It Is Not a Doughnut · 25 February 2012

I hate to complain, but one of my students keeps picking on me. She teases me about a simple mistake I made when commenting about her eating choice. I called her pretzel a doughnut. Another time, I called it a bagel. Or maybe I called her bagel a pretzel. At any rate, I mistook her bready snack for a different bready snack, and I hear about it all the time. Sometimes, my student points out not only what she is eating, but even what she is not. I think she (and others) just likes teasing me.

Admittedly, I deserve the ribbing. Or at least I am used to it. After all, people who have known me for all of two seconds see the need to pick on me for some odd reason. So much so that I even wrote a whole piece on that subject (see Charlie Brown). Really, I am not complaining. I just find it amusing.

The amusing aspect of the whole pretzel incident is that I should have known better. I should have realized that I could not identify a small piece of food from across the room. At least not just with my eyes. After all, I can smell a doughnut a mile away, even if it is wrapped up tightly in cellophane behind a closed door. (I can hear my wife screaming, “Liar!”, but I cannot help it sometimes. Hyperbole and exaggeration are like my bread and butter when it comes to writing. Or maybe like butter and butter since they are the same.) I should have known by the lack of sugary aroma that the morsel being eaten by my student was not a doughnut.

(I know I am setting myself up for certain ridicule by writing about mistaken food. For if any of my students or any of my friends read this, I will forever be asked to identify bagels, pretzels, and doughnuts at twenty paces. Or any distance. So even though I know it is futile, I still ask you dear readers – both real or imaginary – please do not to share this with anybody who knows me lest I suffer ridicule more than I could bear.)

When it comes right down to it, I should keep my comments about food to myself.

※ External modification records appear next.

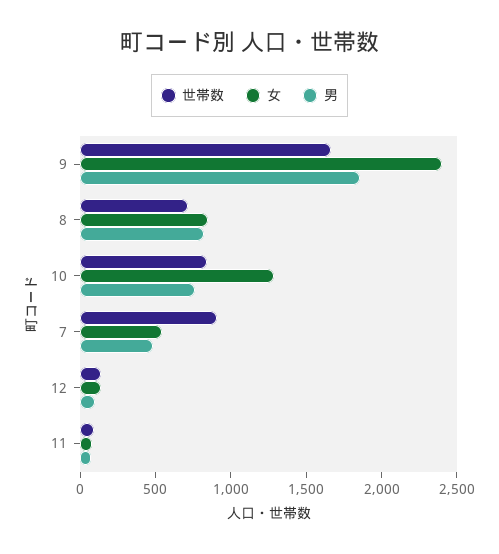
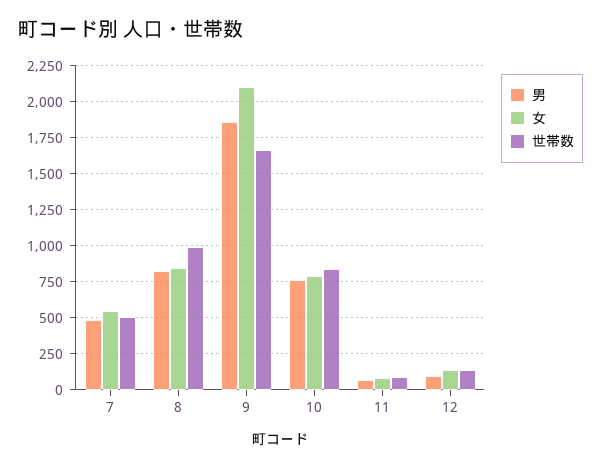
女, 9: 2400 -> 2100
世帯数, 8: 700 -> 1000
女, 10: 1300 -> 800
世帯数, 7: 900 -> 500

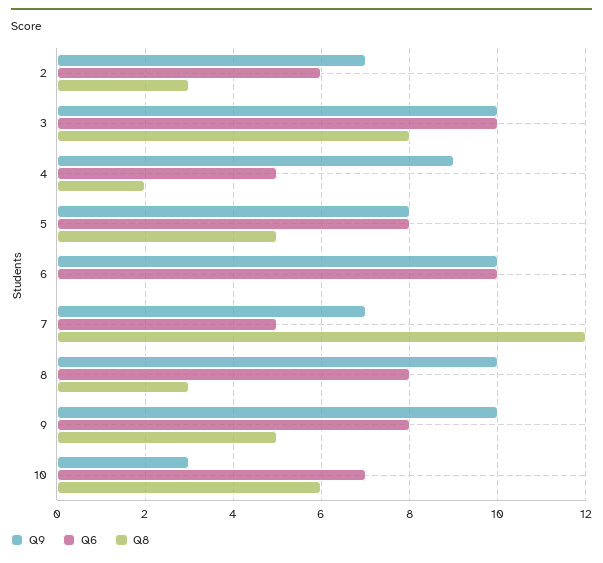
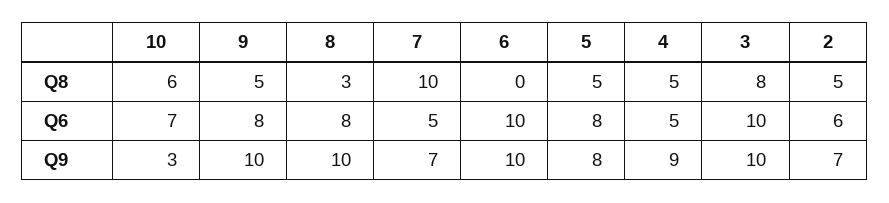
Q8, 2: 3 -> 5
Q8, 4: 2 -> 5
Q8, 7: 12 -> 10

Or at least I should not identify food at more than twenty paces. It just gives people more ammunition with which to tease me. I can take it and I obviously like the attention (or I would not write about my foibles and follies), but I should not make teasing me so easy. Then again, there are so many different ways to pick on me, giving people one more way will not matter. It will just be difficult to not laugh when my classes bring in pretzels and ask me if they can eat their doughnuts in front of me.

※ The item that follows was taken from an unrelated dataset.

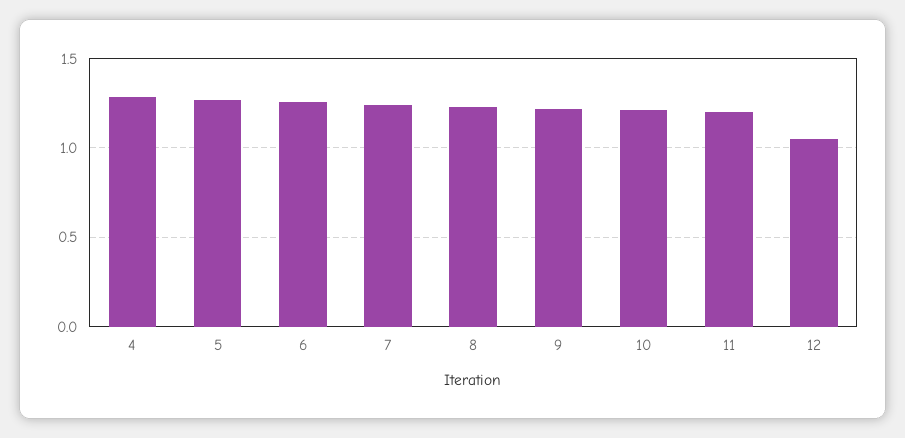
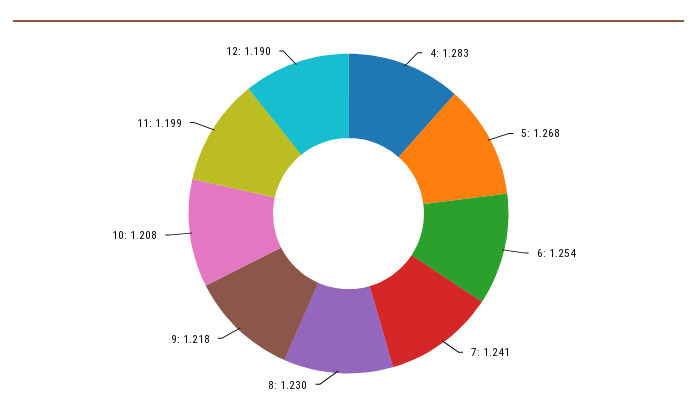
12: 1.05 -> 1.19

Contrary to popular opinion (or at least the opinion of one student), I do know the difference between bagels, pretzels, and doughnuts. Doughnuts are those sugary confections that make my mouth water. Doughnuts are what I bring to Saturday throwers’ practice during track and field season. Doughnuts are the bane of my existence in more ways than one. And now, I have more than one reason to both love and hate them.

In truth, I do not really hate doughnuts. Or bagels or pretzels for that matter. Still, I should know that doughnuts are easily identified from bagels and pretzels, even at a distance. But while I am sure I will not hear the end of my misidentification of food, I really am not complaining. At least not too much.